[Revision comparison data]
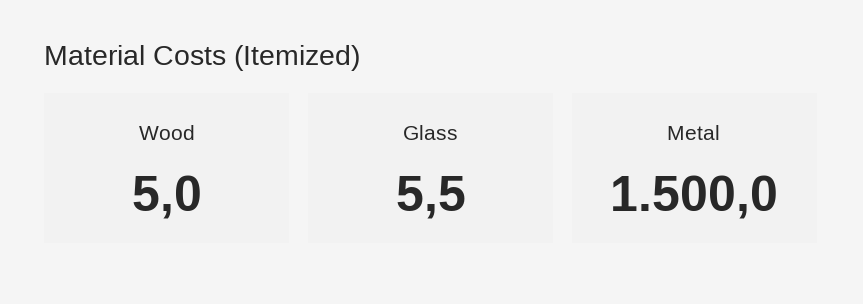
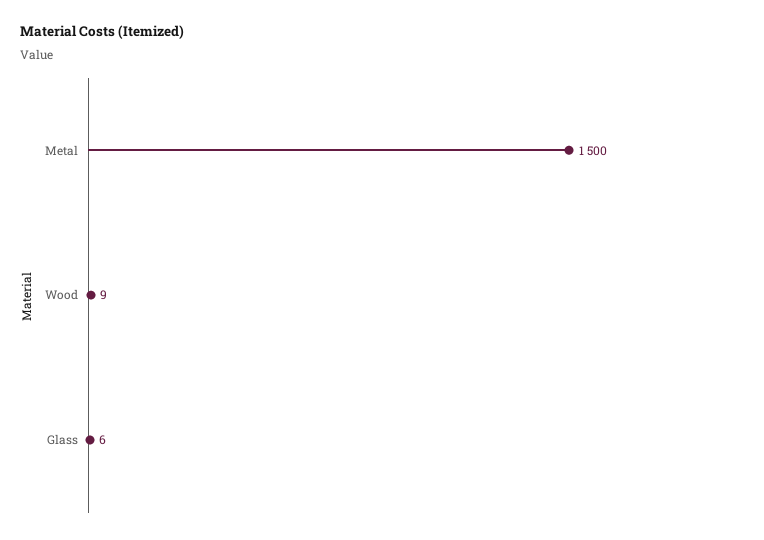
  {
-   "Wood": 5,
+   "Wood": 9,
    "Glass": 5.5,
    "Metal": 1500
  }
---
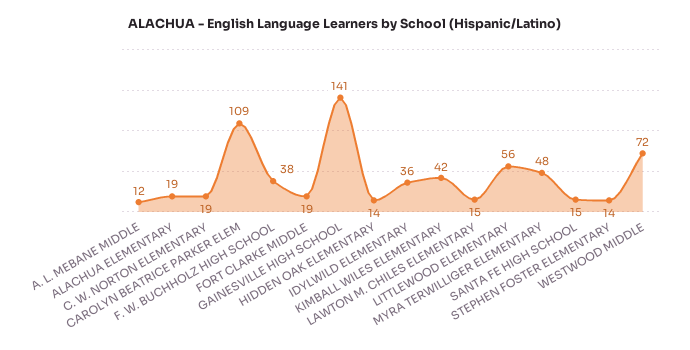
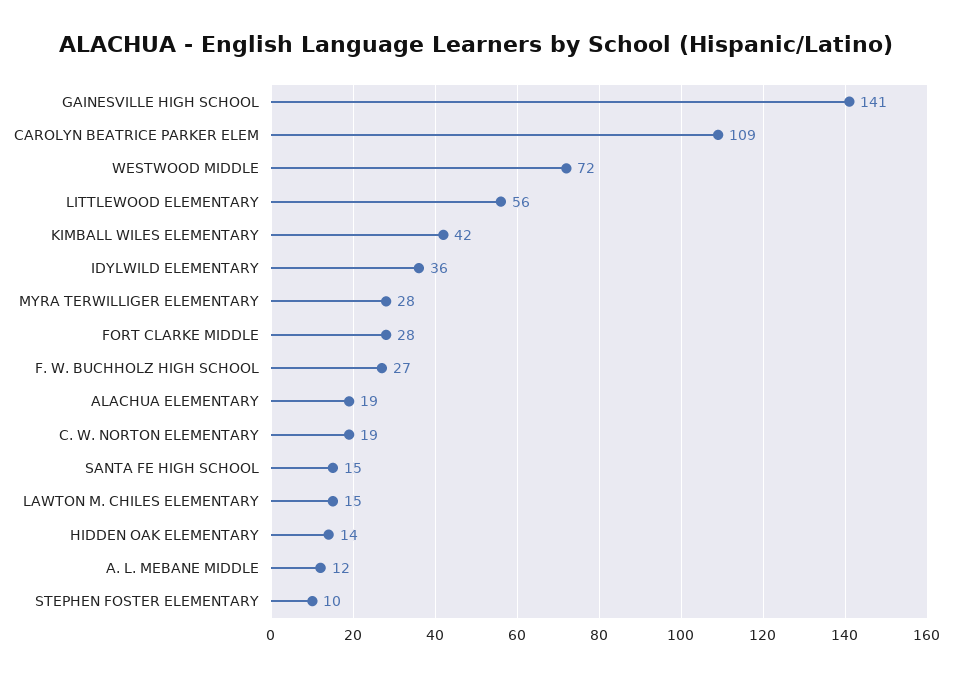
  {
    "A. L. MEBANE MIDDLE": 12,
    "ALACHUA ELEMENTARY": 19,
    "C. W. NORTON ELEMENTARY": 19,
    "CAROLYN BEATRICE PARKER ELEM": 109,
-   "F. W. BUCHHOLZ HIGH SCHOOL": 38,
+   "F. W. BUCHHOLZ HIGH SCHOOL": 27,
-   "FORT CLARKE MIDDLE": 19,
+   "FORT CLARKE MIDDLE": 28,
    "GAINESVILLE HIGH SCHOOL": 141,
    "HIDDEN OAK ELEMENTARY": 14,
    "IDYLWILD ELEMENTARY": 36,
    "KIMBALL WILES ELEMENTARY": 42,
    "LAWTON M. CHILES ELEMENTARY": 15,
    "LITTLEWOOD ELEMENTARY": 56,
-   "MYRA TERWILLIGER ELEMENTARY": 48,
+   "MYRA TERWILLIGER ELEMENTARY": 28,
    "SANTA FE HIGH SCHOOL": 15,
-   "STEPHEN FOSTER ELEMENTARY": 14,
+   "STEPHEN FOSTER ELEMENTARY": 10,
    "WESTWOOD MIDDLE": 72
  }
---
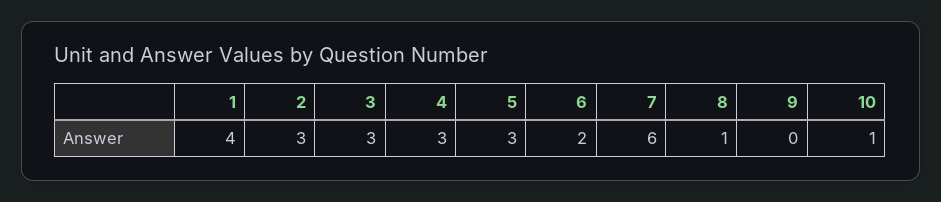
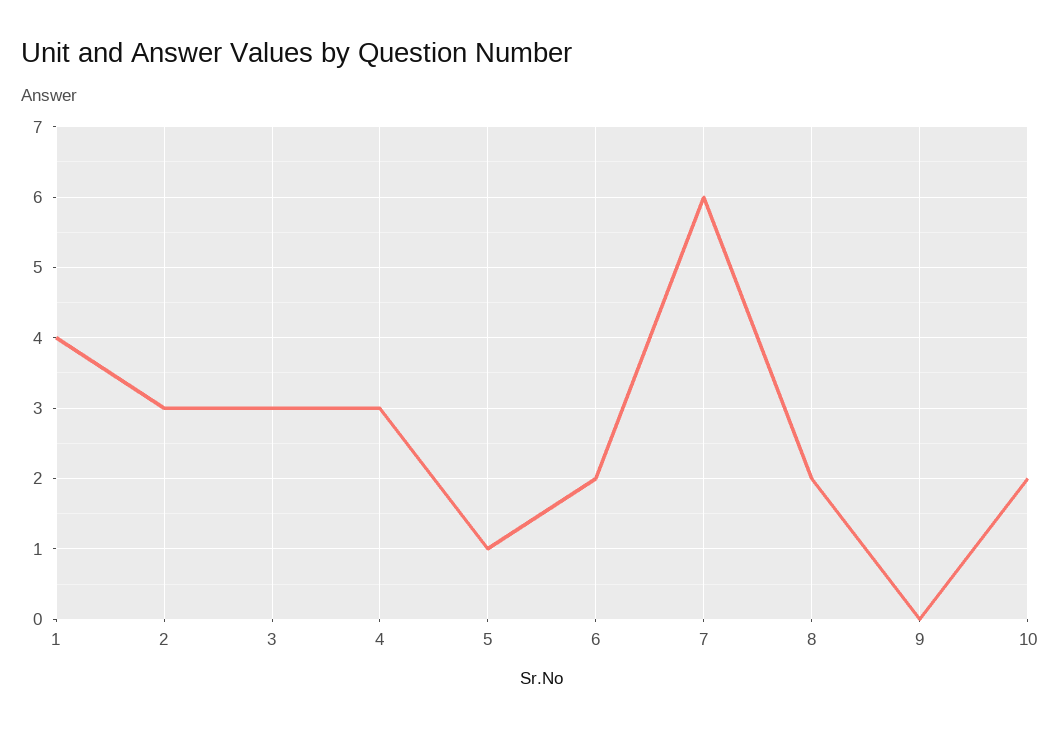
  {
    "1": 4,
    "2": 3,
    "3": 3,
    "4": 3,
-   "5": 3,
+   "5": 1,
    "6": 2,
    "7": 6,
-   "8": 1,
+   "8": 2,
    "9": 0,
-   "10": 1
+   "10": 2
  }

TASK REQUIREMENTS:
Collect every line above that contains the word "SCHOOL".

ANSWER SECTION:
-   "F. W. BUCHHOLZ HIGH SCHOOL": 38,
+   "F. W. BUCHHOLZ HIGH SCHOOL": 27,
    "GAINESVILLE HIGH SCHOOL": 141,
    "SANTA FE HIGH SCHOOL": 15,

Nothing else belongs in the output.